Similar analysis applies to EO 13891’s instruction that agencies should not issue “significant guidance” without approval “by the agency head or by an agency component head appointed by the President.”  To me, it seems almost self-evident that if guidance is expected to have, say, a $100 million effect on the economy, then a presidential appointee should approve it. The idea that decisions with such enormous consequences could be made by lower officials seems out of step with representative government. But again, even if EO 13891 set the wrong threshold (from the Biden Administration’s perspective), surely some threshold is appropriate. The answer should have been modification, not deletion.

And putting all of that aside, does anyone think agencies should not offer “searchable, indexed database[s] that contain[] or link[] to all guidance documents in effect”? Even if one believes that EO 13891’s other reforms are more trouble than they are worth, surely that reform at least is a good one

Given what happened last time, the Trump Administration may decide that it is not worth the trouble to return to EO 13891 in any form. But if nothing else, the answer should be amendment—not deletion.

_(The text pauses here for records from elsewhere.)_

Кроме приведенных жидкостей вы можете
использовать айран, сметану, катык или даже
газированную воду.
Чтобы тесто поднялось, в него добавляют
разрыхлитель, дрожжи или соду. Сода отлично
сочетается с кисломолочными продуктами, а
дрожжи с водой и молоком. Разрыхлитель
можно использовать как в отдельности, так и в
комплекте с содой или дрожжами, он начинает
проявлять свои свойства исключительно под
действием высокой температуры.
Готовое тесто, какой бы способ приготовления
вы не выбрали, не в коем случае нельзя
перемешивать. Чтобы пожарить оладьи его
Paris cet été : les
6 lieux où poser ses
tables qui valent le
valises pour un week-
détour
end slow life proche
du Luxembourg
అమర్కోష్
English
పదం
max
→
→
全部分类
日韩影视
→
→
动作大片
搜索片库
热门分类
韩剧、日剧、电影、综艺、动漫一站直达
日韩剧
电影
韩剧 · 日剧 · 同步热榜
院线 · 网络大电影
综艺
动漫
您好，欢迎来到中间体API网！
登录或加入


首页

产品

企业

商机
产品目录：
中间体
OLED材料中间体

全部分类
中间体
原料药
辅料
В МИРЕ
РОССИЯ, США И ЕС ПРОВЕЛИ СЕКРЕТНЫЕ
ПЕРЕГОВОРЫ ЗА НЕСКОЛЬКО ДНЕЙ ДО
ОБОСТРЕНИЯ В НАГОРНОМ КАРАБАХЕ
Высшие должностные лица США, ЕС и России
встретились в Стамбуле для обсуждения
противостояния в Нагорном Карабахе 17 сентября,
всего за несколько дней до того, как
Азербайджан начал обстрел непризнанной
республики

For example, the White House may conclude that guidance is more appropriate for certain types of regulatory schemes and that EO 13891 cut too broadly. Or the White House could conclude that the only part of EO 13891 worth preserving is the requirement to make guidance easily accessible.

The precise contours of an EO are worth thinking about, but the principles of EO 13891 are worth fighting for. Justice Alito has warned that agencies may “exploit[]” the “uncertain boundary” between what requires rulemaking and what doesn’t. Courts, alas, are often not well-positioned to police such issues. That is why regulatory reform within the Executive Branch is important. Hopefully, the White House will give EO 13891—at least in some form—a second look. 

Aaron L. Nielson is a senior fellow at the Civitas Institute and holds the Charles I. Francis Professorship in Law at the University of Texas at Austin School of Law.